*Задания*:
- 1) Назовите все вещи, которых, согласно отрывку о летчицах, не было в СССР в сороковых годах.
- 2) Продолжите отрывок о летчицах сразу после его последней фразы.

*Приведенный текст*:
-=-=-=-=-

Глава 8 Вот замечательно! Вот где скорость!
Глава 8
Вот замечательно! Вот где скорость!
«Вот замечательно! Вот где скорость!» — писала своей маме Лиля.[133] Истребители освоили машины и получили разрешение летать самостоятельно, тренируясь в «зоне» — воздушном пространстве установленного размера, в котором пилоты обычно ожидают своей очереди захода на посадку или подхода в район аэродрома. Лиля хвастала, что летала на высоте пять тысяч метров «без кислорода» — опасный эксперимент, который она, скорее всего, делала без разрешения. Это было в ее характере (на большой высоте воздух такой разреженный, что при отсутствии дополнительного источника кислорода летчику трудно вести себя адекватно). С восторгом писала она о том, что «впервые почувствовала машину без шасси». Как всегда не щадя маму, писала, что несколько раз сорвалась в штопор, но в конце концов «виражить научилась». Тренировки теперь были серьезные: не только стрельба, но и высший пилотаж, и, конечно, тренировочные воздушные бои.
С топливом в этот момент проблем не было, и истребители тренировались с утра до вечера, чувствуя себя все увереннее в скоростных самолетах. «А как летают наши девушки! — писала в это время Нина Ивакина. — Даже мужчины, те, которые когда-то поговаривали: «Наломаете дров», и то теперь смотрят на наших пилотов с молчаливым восхищением».
Теперь на Дом Красной армии совершенно не осталось времени. «Знакомых летчиков» девушки встречали только в столовой. И все же, как признавалась в письме Лиля, «откровенно говоря, когда идем туда, то девки пудрятся по полчаса».[134]
Пудрились, правда, только некоторые, ведь большинство из этих девушек вообще не пользовались косметикой. В магазинах больших городов, конечно, продавали и пудру, и помаду, и тени, но стоили они дорого, так что мало кто покупал. А женщинам в маленьких городках и в деревне и купить-то все это было негде. Нехитрую косметику делали сами: могли, собираясь на танцы, навести себе брови жженой пробкой, могли сделать сами помаду, настрогав грифель красного карандаша и смешав с чем-нибудь жирным. До войны в СССР было два главных вида духов: женские «Красная Москва» и мужские «Шипр». Их делали на той же, что и до революции, фабрике — «Брокар», переименовав ее сначала в Замоскворецкий мыловаренный комбинат № 5, потом — в фабрику «Новая Заря». Духи «Красная Москва» изначально назывались «Букет Императрикс» (парфюмер Брокар создал их в качестве подарка на день рождения императрице Марии Федоровне), а загадочное «Шипр» — на самом деле всего лишь французское название Кипра — так и оставили.
Тушь для ресниц, если кому-то посчастливилось ее иметь, была в виде твердой пасты в прямоугольной коробочке. Прежде чем краситься, требовалось плюнуть в коробочку и хорошо повозить в ней щеточкой. Да что там тушь и помада! Не было в сороковых годах в СССР ни зубной пасты, ни туалетной бумаги, а о шампуне, разумеется, даже понятия не имели. Все это в советских магазинах появилось лишь в шестидесятые годы.

-=-=-=-=-

*Строки данных*:

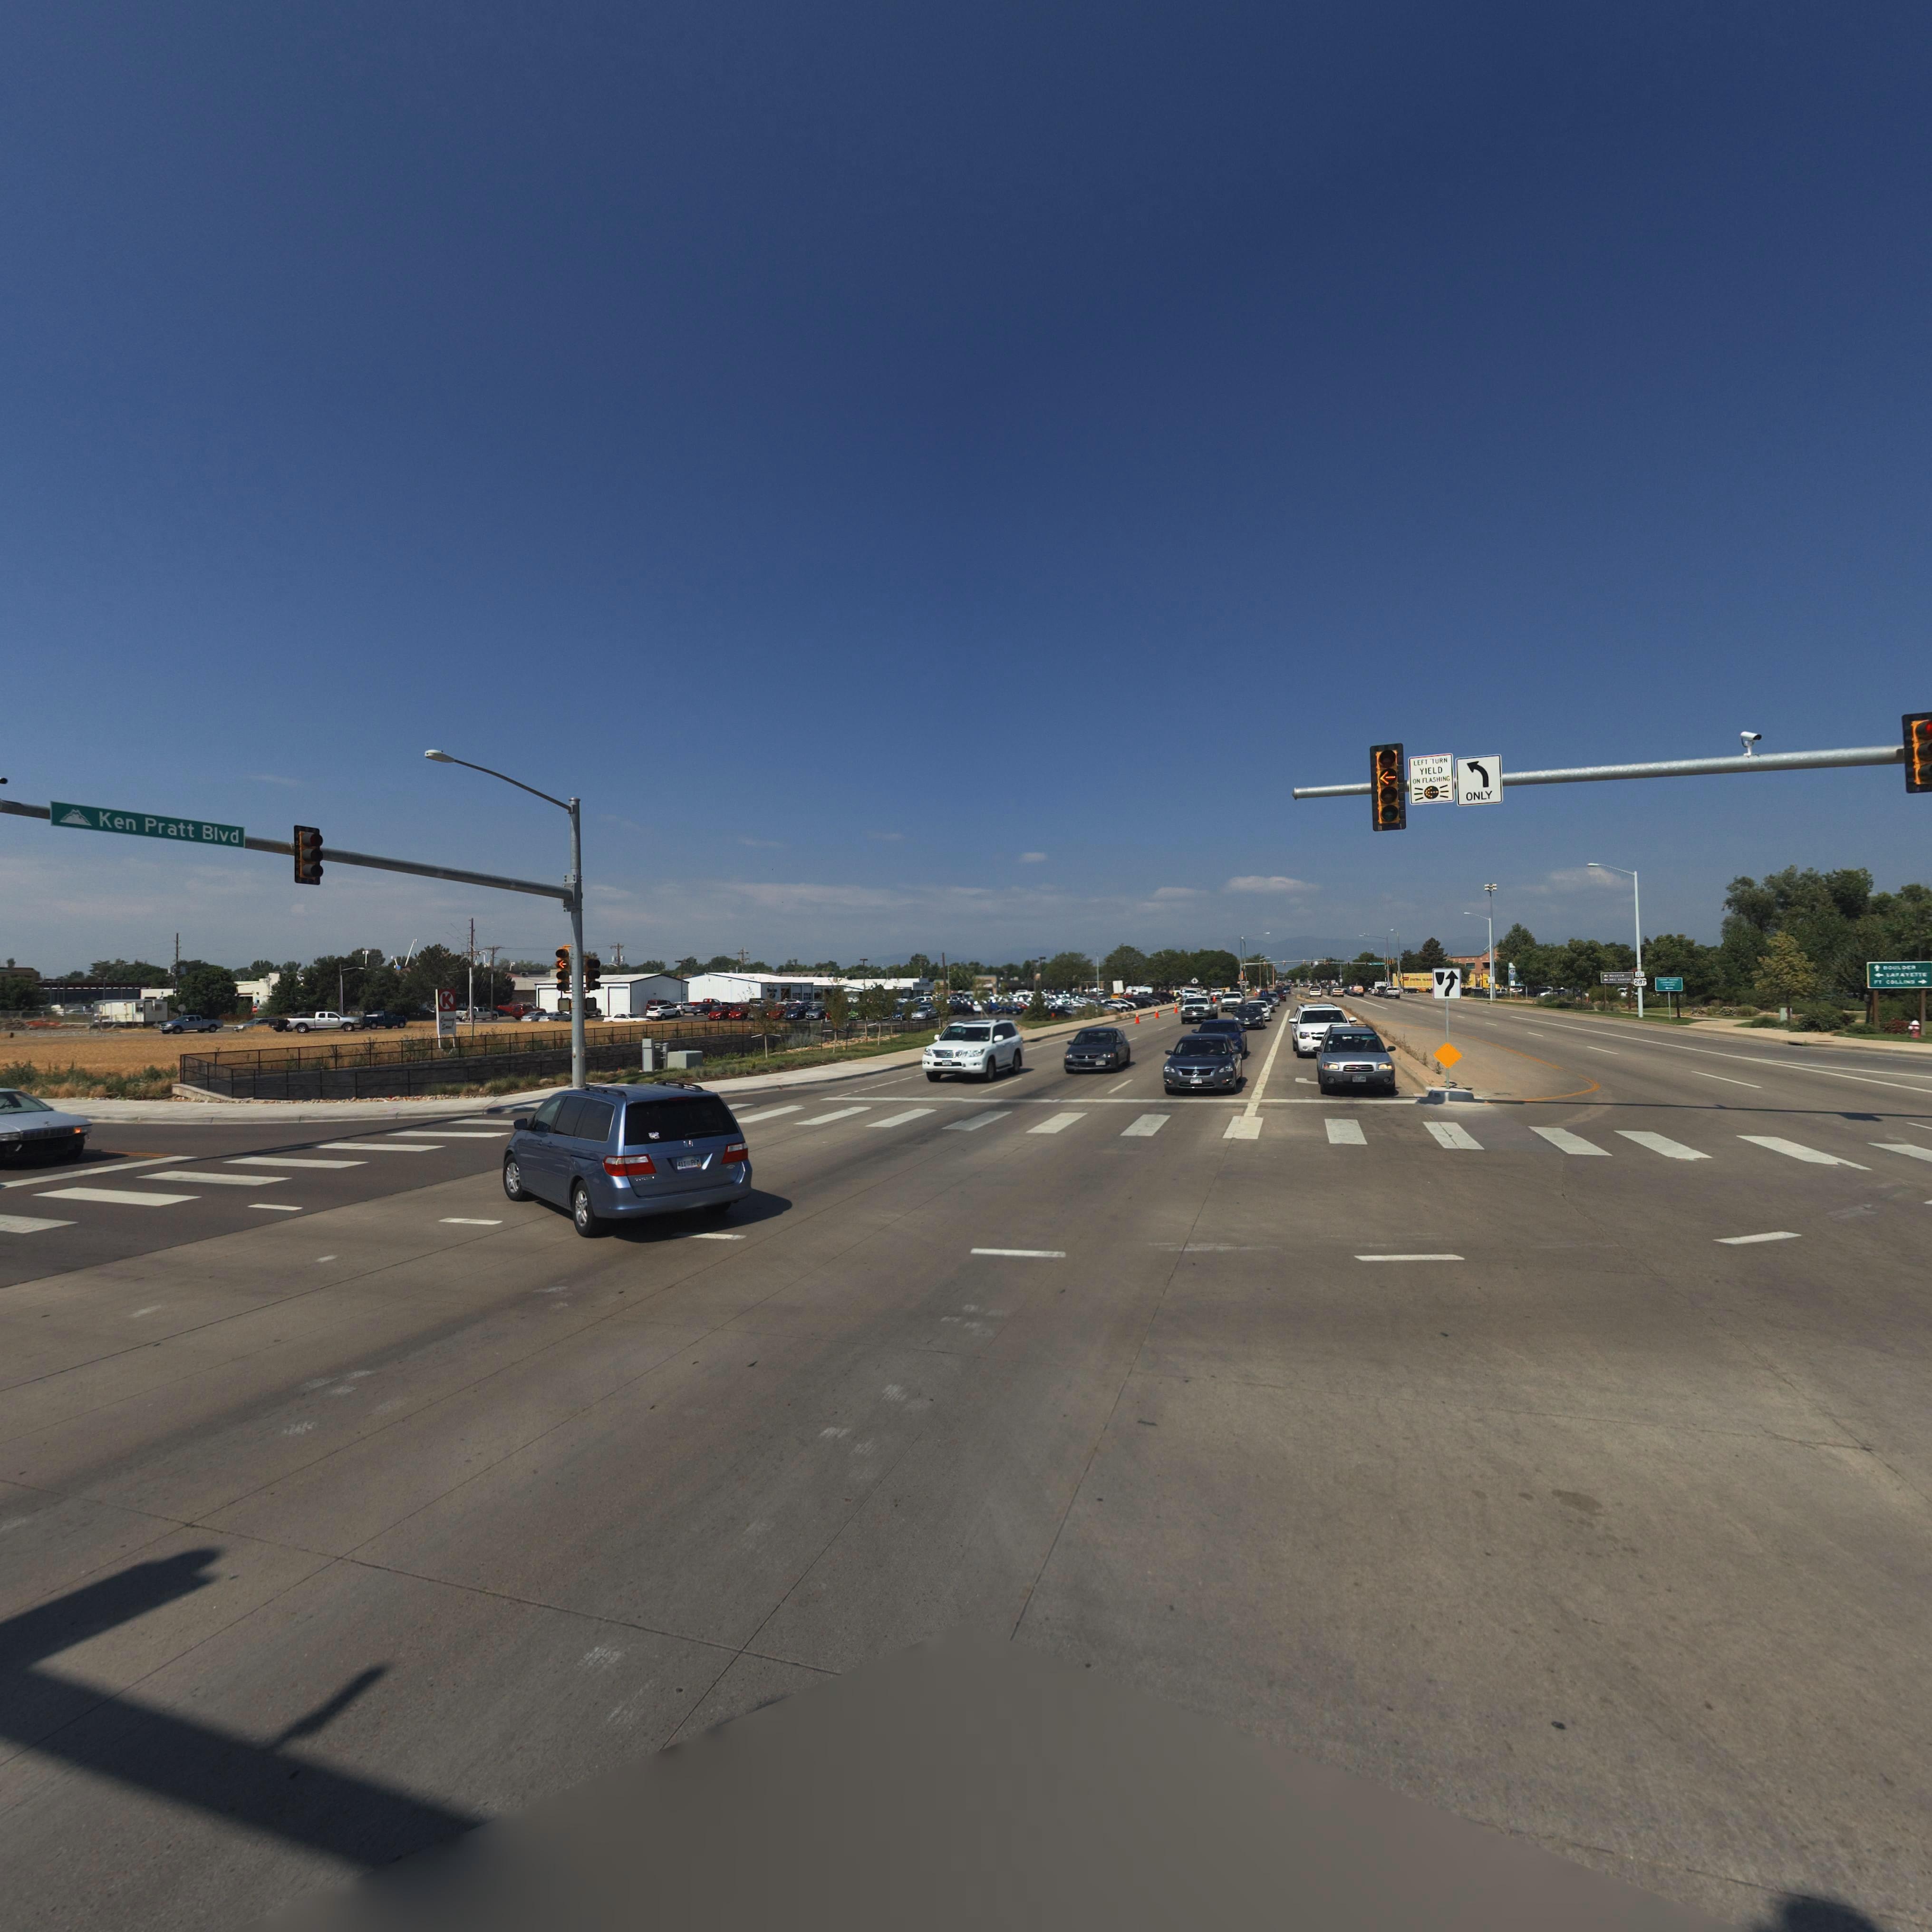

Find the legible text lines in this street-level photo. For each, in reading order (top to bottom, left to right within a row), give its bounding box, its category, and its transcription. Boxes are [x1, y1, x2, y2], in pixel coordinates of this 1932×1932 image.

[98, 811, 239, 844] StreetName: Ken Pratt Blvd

-=-=-=-=-

*Ответы*:
- 1) Зубная паста, туалетная бумага, шампунь.

- 2)
С косметикой или без, девушкам всегда хотелось быть красивыми, даже на войне. Снайпер Катя Передера, стоявшая в 1943 году со своей частью на позициях в Аджимушкайских каменоломнях под Керчью, вспоминала, как тратила драгоценные капли воды, которую с радостью бы выпила, на то, чтобы умыть лицо. «Зачем ты умываешься, здесь же все равно темно», — смеялась над ней подруга, черноглазая Женя Макеева — подземные помещения еле-еле освещали самодельными лампами, сделанными из гильз от снарядов. Но и Катя, и Женя, и другие девушки из их взвода делали все, чтобы в нечеловеческих условиях, не имея возможности помыться и постирать, все равно остаться привлекательными, и волновались, что, когда в просторном пещерном зале при свете самодельной лампы будут танцы под гармошку, их не пригласят танцевать. Косметического крема они до войны в глаза не видели и были в восторге, когда нашли в брошенном немецком окопе помятую железную баночку крема «Нивея». Какой у него был запах! Мазались все по чуть-чуть, и хватило надолго.[135]
Лиля Литвяк, москвичка и модница, знала о косметике больше своих неискушенных подруг, но не злоупотребляла ею: например, она гордилась тем, что пудриться еще не начала. Зато все были уверены, что она ухитряется высветлять себе волосы: у нее были светло-русые, но Лиля считала, что ей гораздо больше идет быть блондинкой.[136] Светлые волосы в то время более, чем темные, соответствовали идеалу красоты, в том числе в СССР. Блондинками были главная советская кинозвезда Любовь Орлова и знаменитая киноактриса Валентина Серова, гражданская жена поэта Симонова, на которую, как считали, Лиля была похожа. На соответствие идеалу красоты советские женщины тратили тонны перекиси, делавшей волосы сухими и непослушными. В войну, когда перекиси не стало — теперь она была нужна раненым, — прически потемнели.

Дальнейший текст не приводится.